As I'm interested in printed media I thought that it would be important to do some hands on research into the most popular form of printed news - the newspaper.
I've never bought a newspaper to read or even subscribed to a magazine as I've never felt the desire to. I can get all the same jarring, anxiety inducing news for free online.
I picked up a few to browse through - The Daily Mail, The Guardian, and The Sun. The Sun was mostly full of irrelevant gossip and only really reported on the two major stories - A near fatal celebrity car crash and COVID. The Daily Mail was similar, but focused more on politics and churning out upsetting stories. Surprisingly, the Guardian was the most 'uplifting' (on the whole I wouldn't call it that, but out of the choice of three).
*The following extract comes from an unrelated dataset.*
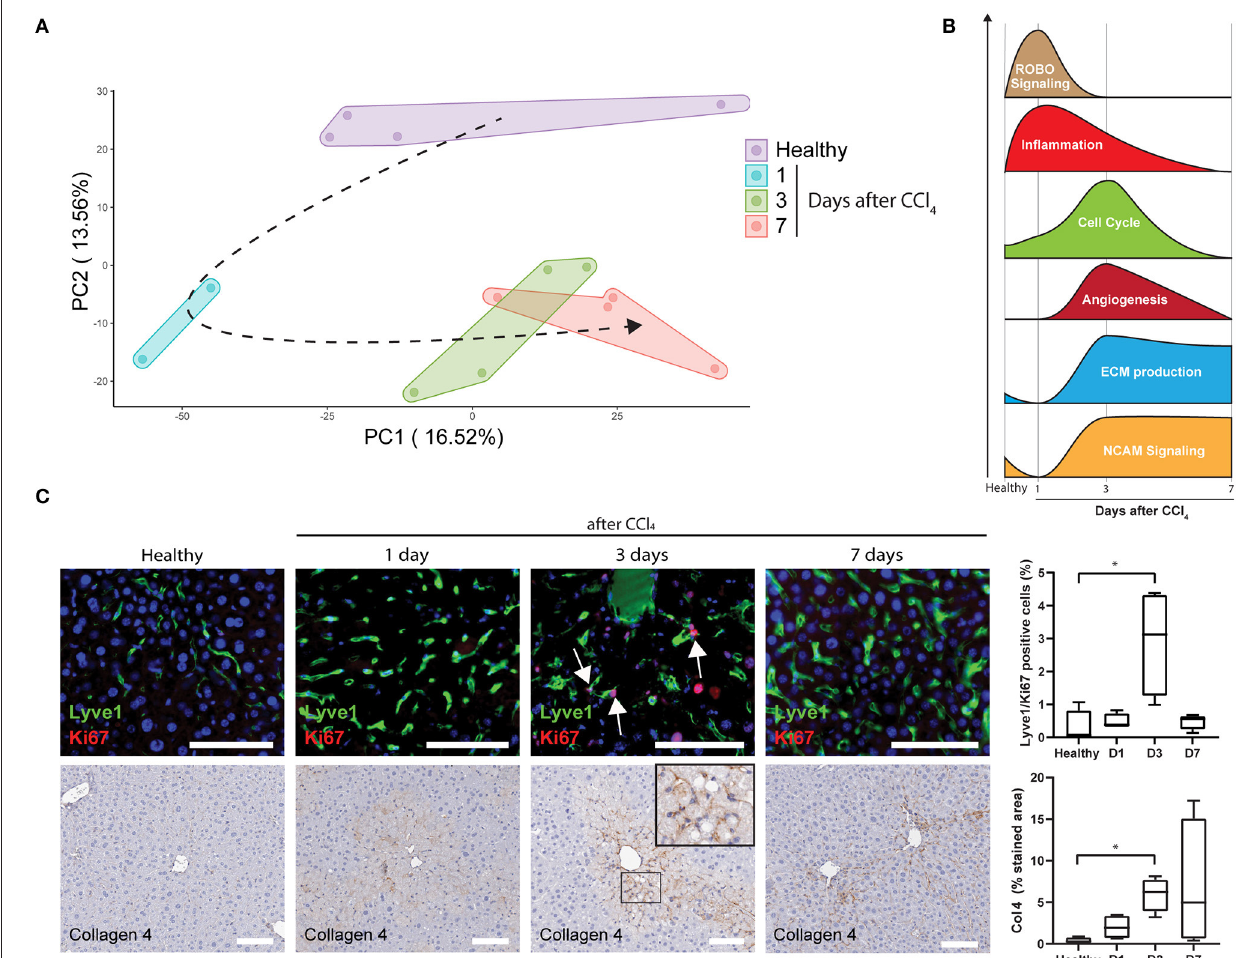
FIGURE 4 | Upregulated pathways in LSECs during acute liver injury (A) PCA of LSECs from healthy livers and livers after an acute injury by CCl 4 administration. (B) Schematic representation of pathway analysis from LSECs isolated after CCl 4 administration. (C) Immunofluorescence staining of Lyve1/Ki67, immunohistochemistry staining and quantification of Collagen 4 (* P ≤ 0.05) and Lyve1/Ki67 positive cells (* P ≤ 0.05) on healthy livers and livers after CCl 4 administration (bar = 100 µ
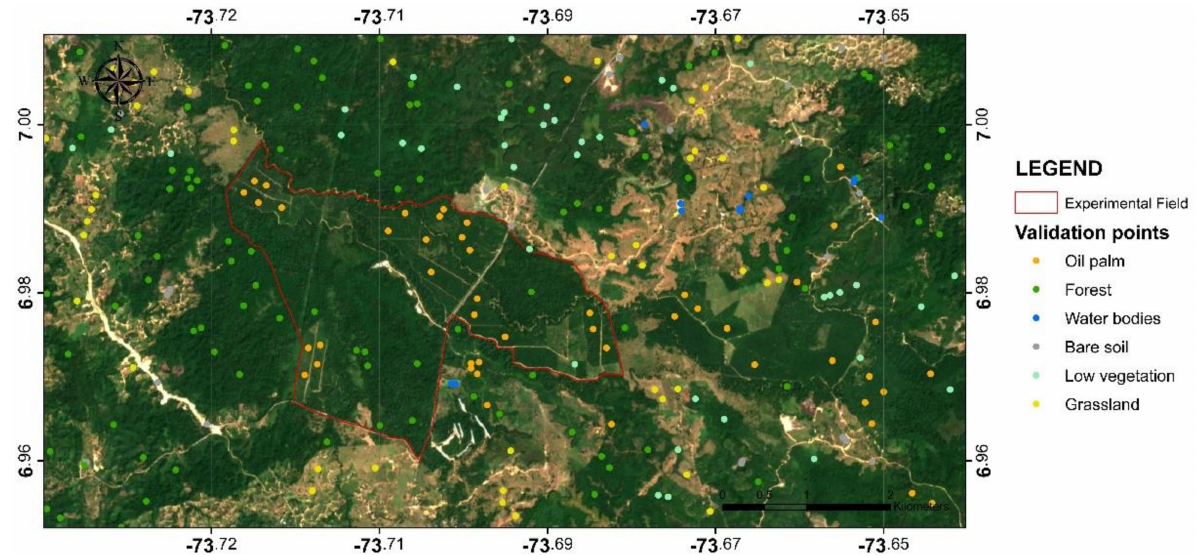
Figure 3. Location of ground truth points for the validation process of land cover classification.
It had different sections for Arts and Culture, Lifestyle - which included health and wellbeing. This is positive, but within the masses of negative news, it feels really small.
Furthermore, the physicality of the papers further pushed this idea that they are full of negativity - grey, flimsy, unsaturated, transparent, bulky and oversized. They're not nice publications to hold or look through. The way that you're forced to flip the pages is obnoxious and aggressive. It's almost impossible to look through one with care. I suppose this is because they're made to be discarded, but the end product results in something that is lacking in care when it comes to the experience of reading it.